Here are some of the possible pitfalls I can think of...
?? Maybe the existing chip set is split across the interface (south bridge is on back plane?) - would be difficult to mate that up to a modern chip set if so.
?? The existing CPU tray may have proprietary glue logic chips on it.
?? Apple stores low level driver code in a proprietary flash, I've heard; is that on the CPU tray board (probably)?
?? The iMac Pro uses Apple-specific SKU models of the Xeon-W's; would the more generalized Xeon-W processors available to the public work?

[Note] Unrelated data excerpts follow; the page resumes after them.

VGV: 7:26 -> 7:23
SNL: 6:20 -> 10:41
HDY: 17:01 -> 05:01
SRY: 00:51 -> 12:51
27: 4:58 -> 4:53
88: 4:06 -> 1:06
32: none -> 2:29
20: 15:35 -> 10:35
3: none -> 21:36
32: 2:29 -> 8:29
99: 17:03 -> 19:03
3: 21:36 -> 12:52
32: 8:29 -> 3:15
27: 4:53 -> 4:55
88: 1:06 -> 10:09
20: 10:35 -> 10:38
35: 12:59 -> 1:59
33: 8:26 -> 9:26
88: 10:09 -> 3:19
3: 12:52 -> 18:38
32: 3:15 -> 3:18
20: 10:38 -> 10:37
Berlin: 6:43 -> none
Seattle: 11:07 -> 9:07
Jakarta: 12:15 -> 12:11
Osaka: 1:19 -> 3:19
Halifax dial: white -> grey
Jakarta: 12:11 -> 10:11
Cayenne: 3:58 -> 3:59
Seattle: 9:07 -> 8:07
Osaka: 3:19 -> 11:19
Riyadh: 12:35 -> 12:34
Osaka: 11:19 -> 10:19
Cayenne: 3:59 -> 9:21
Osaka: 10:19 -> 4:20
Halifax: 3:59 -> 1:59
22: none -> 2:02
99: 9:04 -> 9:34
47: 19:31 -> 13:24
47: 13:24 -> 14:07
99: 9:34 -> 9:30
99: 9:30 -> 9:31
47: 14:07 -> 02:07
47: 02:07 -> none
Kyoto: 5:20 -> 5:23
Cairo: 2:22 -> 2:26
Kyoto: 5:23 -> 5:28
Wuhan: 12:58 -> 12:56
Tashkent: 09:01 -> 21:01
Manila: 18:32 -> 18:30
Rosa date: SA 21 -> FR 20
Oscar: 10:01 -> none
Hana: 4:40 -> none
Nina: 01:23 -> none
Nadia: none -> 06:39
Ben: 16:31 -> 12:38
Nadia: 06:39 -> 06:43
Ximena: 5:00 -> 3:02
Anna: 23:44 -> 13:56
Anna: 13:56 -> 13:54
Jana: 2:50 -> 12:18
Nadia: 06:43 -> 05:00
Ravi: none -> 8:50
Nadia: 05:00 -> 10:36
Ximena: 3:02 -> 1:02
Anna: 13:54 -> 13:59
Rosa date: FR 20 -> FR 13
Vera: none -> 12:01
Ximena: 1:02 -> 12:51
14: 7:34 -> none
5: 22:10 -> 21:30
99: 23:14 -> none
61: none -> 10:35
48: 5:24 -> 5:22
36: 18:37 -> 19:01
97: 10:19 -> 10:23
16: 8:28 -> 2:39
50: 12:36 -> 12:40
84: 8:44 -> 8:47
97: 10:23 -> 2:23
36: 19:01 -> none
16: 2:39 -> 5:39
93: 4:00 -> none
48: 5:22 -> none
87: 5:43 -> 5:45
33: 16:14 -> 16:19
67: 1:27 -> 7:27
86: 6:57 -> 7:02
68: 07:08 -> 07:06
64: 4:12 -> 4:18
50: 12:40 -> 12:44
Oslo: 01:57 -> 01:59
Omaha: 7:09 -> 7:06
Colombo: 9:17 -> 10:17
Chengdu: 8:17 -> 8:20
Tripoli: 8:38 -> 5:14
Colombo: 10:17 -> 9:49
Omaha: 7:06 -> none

The hackintosh community probably know the answer to this.
?? The signals that go across the connector are mostly standard, but can't run at higher speed due to circuit length / signal integrity limitations?
?? The system management controller circuitry is incompatible with a later chip set, or can't be easily reverse engineered to connect to later chip sets?
?? Who would have the necessary engineering tools for simulation and layout of cutting edge circuitry?
?? Who in the community has anything close to the level of engineering knowledge for such a project? Anyone know any retired Apple engineers with a fondness for classic Mac Pro's?
?? Would macOS expect to find a T2 chip in any design that uses the same processor as an iMac Pro?
?? The process is possibly do-able, but would take so long when done by volunteers that the result would be obsolete by the time it was done.
Process
The whole process of creating such a board would take super-specialized knowledge: identify all the chips on the current CPU tray, come up with a physical model for the mounting points of the board and the heat sink, reverse engineer the current 5,1 circuitry (compare to vintage reference designs from Intel?), figure out all the signals on the connector, come up with a schematic for the later chip set that sends equivalent signals out on the connector (convince Intel to release reference design after signing a zillion NDAs?), lay out the new design, test and measure signal margins, iterate to fix bugs, set up a supply chain, arrange for contract manufacturing of what is probably a small run of a few thousand boards.
Would it make economic sense? How would you structure it to compensate those who would put in hundreds of hours of engineering time? Create a non-profit or a foundation to manage it? Release it all as open source to the community?
OK, shoot me down now. As the great analog electrical engineer Robert Pease used to say, "Show me where it says I (we) can't do this."